# PASSAGE:
On Thu, 22 Mar 2012, Paolo Carlini wrote:
Hi,
On 03/22/2012 05:25 AM, Gabriel Dos Reis wrote:
On Wed, Mar 21, 2012 at 7:22 PM, Paolo Carlini<paolo.carl...@oracle.com>
wrote:
Hi,
this diagnostic issue is about not even trying to print expressions in
error
messages involving operators, and print operand types instead. Just as an
example, for:
struct X { int x; };
void trigger (X x []) { x [01] = 0; }
we currently print:
error: no match for ‘operator=’ in ‘*(x + 4u) = 0’
which the patch changes to:
error: no match for ‘operator=’ (operand types are ‘X’ and ‘int’)
Or, for the existing other/error10.C, from:
error: no match for ‘operator-’ in ‘-(*& a)’
to
error: no match for ‘operator-’ (operand type is ‘A<0>’)
Usually these things appear in much less simpler expressions, possibly
involving
the same symbol but withe different meanings. There out be the a
way to give an indication of which symbol the diagnostic is about.

Saved data entries:
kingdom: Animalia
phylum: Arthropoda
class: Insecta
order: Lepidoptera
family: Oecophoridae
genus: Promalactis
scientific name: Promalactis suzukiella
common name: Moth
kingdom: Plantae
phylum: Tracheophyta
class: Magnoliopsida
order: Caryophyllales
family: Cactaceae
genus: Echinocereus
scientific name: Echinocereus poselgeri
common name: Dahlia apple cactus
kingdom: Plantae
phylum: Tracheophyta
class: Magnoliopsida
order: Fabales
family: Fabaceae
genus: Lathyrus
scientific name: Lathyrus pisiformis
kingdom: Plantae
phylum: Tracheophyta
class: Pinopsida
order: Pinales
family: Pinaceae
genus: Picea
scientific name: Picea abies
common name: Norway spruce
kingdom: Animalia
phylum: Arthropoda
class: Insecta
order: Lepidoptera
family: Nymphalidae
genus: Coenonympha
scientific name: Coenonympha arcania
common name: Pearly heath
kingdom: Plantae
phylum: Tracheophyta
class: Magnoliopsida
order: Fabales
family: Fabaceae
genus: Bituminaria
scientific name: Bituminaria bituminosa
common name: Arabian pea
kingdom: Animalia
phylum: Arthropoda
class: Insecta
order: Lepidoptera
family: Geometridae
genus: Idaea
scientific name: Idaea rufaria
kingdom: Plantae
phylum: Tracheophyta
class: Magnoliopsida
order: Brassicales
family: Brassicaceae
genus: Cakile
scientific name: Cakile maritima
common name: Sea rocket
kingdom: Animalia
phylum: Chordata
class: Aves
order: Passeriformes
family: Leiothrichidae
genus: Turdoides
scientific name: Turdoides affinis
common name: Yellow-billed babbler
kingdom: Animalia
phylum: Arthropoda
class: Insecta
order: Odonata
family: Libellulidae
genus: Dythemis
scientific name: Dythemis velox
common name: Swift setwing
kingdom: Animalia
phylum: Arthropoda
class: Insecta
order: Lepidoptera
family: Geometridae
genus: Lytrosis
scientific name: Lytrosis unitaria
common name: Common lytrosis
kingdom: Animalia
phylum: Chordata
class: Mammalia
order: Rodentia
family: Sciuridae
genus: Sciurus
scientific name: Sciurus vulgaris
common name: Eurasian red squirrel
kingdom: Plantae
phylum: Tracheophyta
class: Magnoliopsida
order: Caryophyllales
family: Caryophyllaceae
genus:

# QUESTIONS TO ANSWER:
A: List every line in the exchange on operator error messages that begins with "error:".
B: In the exchange on operator error messages, which existing test file is named?
C: Pick up the exchange on operator error messages after its final sentence and continue it.
The saved data entries play no part in what is asked here.

# TASK RESULTS:
A:
error: no match for ‘operator=’ in ‘*(x + 4u) = 0’
error: no match for ‘operator=’ (operand types are ‘X’ and ‘int’)
error: no match for ‘operator-’ in ‘-(*& a)’
error: no match for ‘operator-’ (operand type is ‘A<0>’)

B: other/error10.C

C:
Withe the (imperfect) approach of printing expressions, at least some
indication
is given on the expression involved. Just printing the types with no
indication
of what expression is causing trouble is more head-scratching.
Yes, you are right. Yesterday I had another look to the audit trail and
thought, mistakenly, that people had a consensus about printing the types (by
the way we are dealing also with much worse cases, like the one in Comment #0
there). Thus I don't think for the time being I can do much here, maybe the
PR could be even closes as duplicate of the one about missing caret.
I haven't followed the whole diagnostic discussion, but what about
printing both the reconstructed expression and the types?